04-12-2005
opdat wij Gode vruchten dragen zouden
Psalm 119:1
Psalm 72:11 (na de geloofsbelijdenis)
Psalm 119:3 en 83
Psalm 84:6
Psalm 19:4
Johannes 15:1-10
1 Ik ben de ware Wijnstok, en Mijn Vader is de Landman.
2 Alle rank, die in Mij geen vrucht draagt, die neemt Hij weg: en al wie vrucht draagt, die reinigt Hij, opdat zij meer vrucht drage.
3 Gijlieden zijt nu rein om het woord, dat Ik tot u gesproken heb.
4 Blijft in Mij, en Ik in u. Gelijkerwijs de rank geen vrucht kan dragen van zichzelve, zo zij niet in den wijnstok blijft: alzo ook gij niet, zo gij in Mij niet blijft.
5 Ik ben de Wijnstok, en gij de ranken: die in Mij blijft, en Ik in hem, die draagt veel vrucht: want zonder Mij kunt gij niets doen.

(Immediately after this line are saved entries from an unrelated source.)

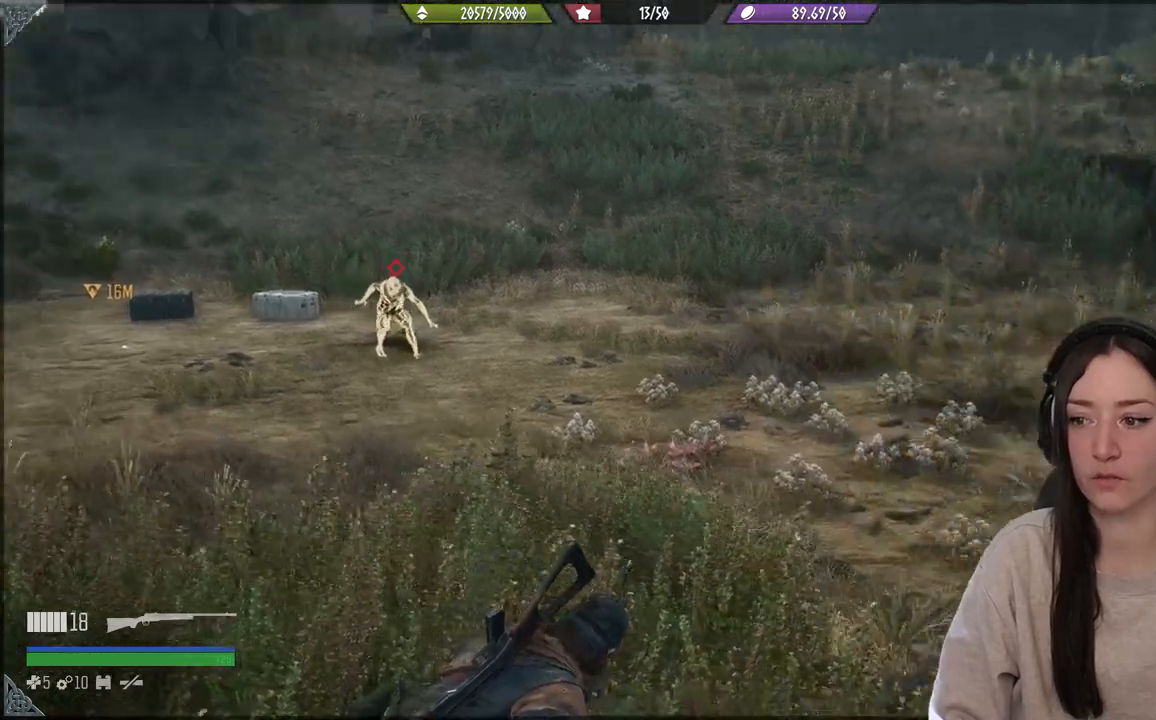
{"buttons": [], "left_stick": "center", "right_stick": "center", "events": [[333, "right_stick", "center"]]}
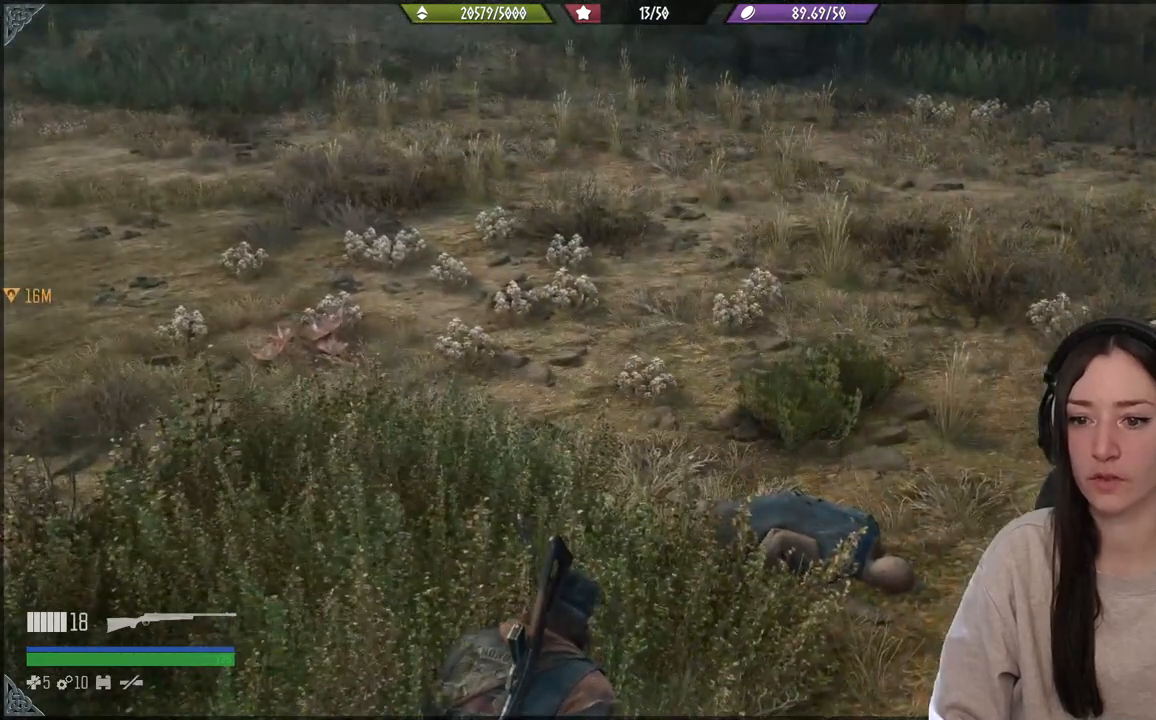
{"buttons": [], "left_stick": "center", "right_stick": "center", "events": []}
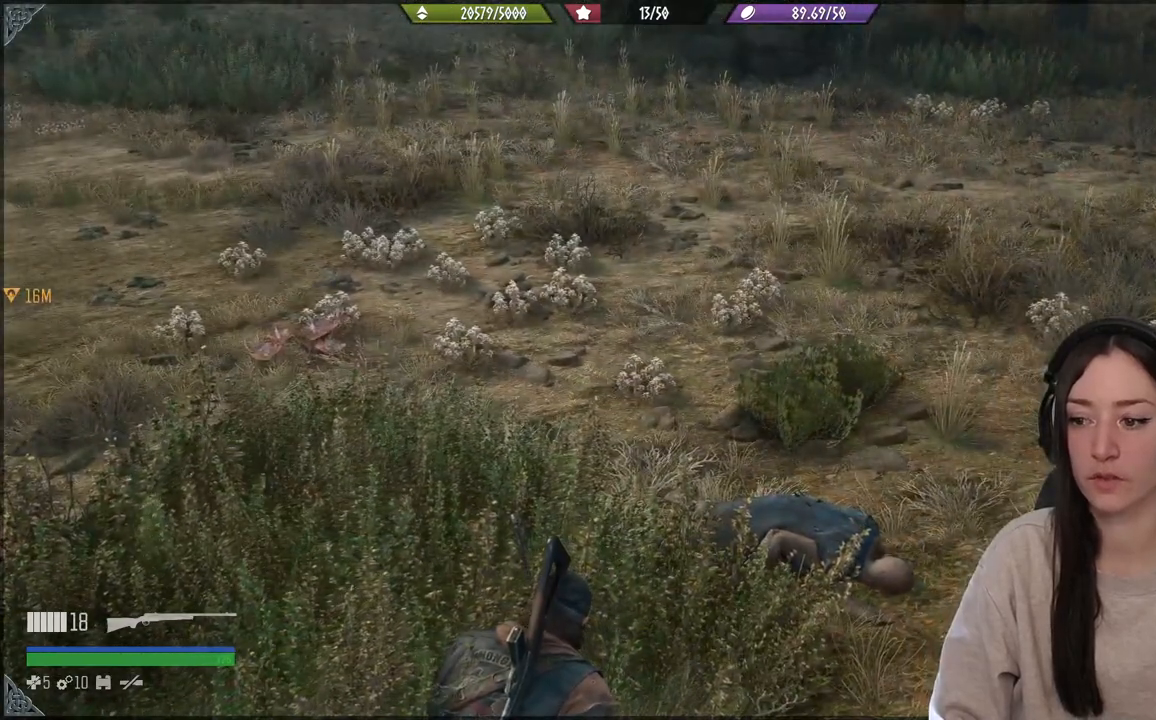
{"buttons": [], "left_stick": "center", "right_stick": "up-left", "events": [[150, "right_stick", "up-left"]]}
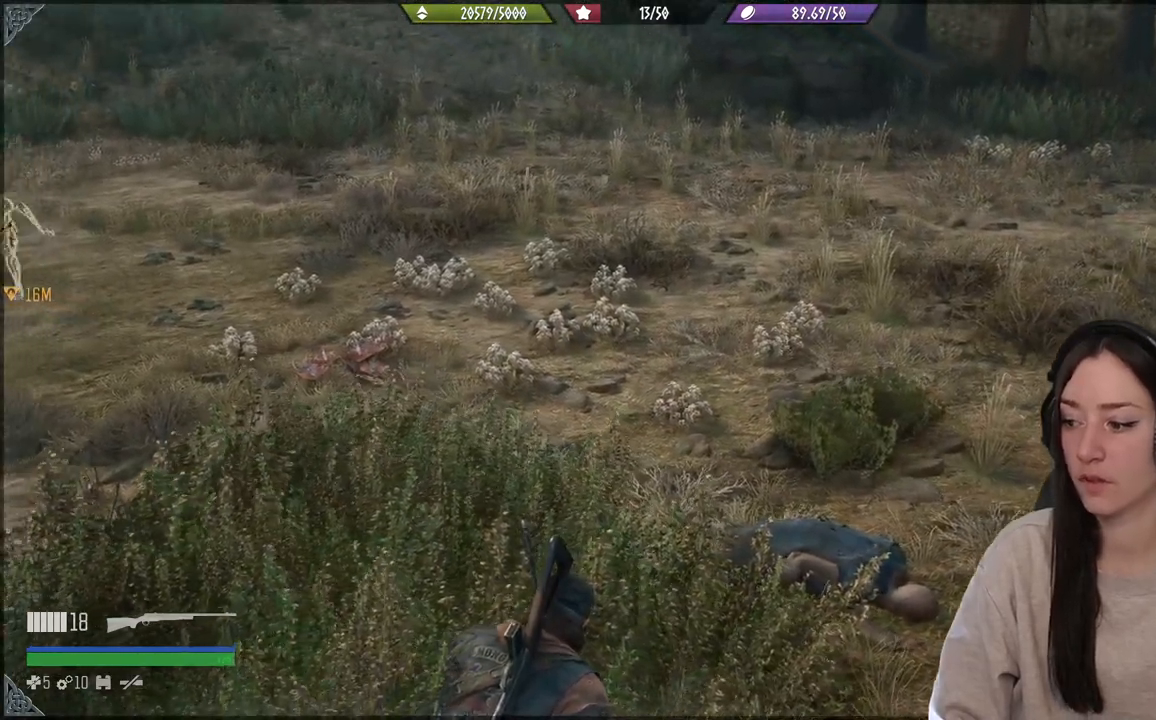
{"buttons": [], "left_stick": "center", "right_stick": "up-left", "events": []}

6 Zo iemand in Mij niet blijft, die is buitengeworpen, gelijkerwijs de rank, en is verdord: en men vergadert dezelve, en men werpt ze in het vuur, en zij worden verbrand.
7 Indien gij in Mij blijft, en Mijn woorden in u blijven, zo wat gij wilt, zult gij begeren, en het zal u geschieden.
8 Hierin is Mijn Vader verheerlijkt, dat gij veel vrucht draagt: en gij zult Mijn discipelen zijn.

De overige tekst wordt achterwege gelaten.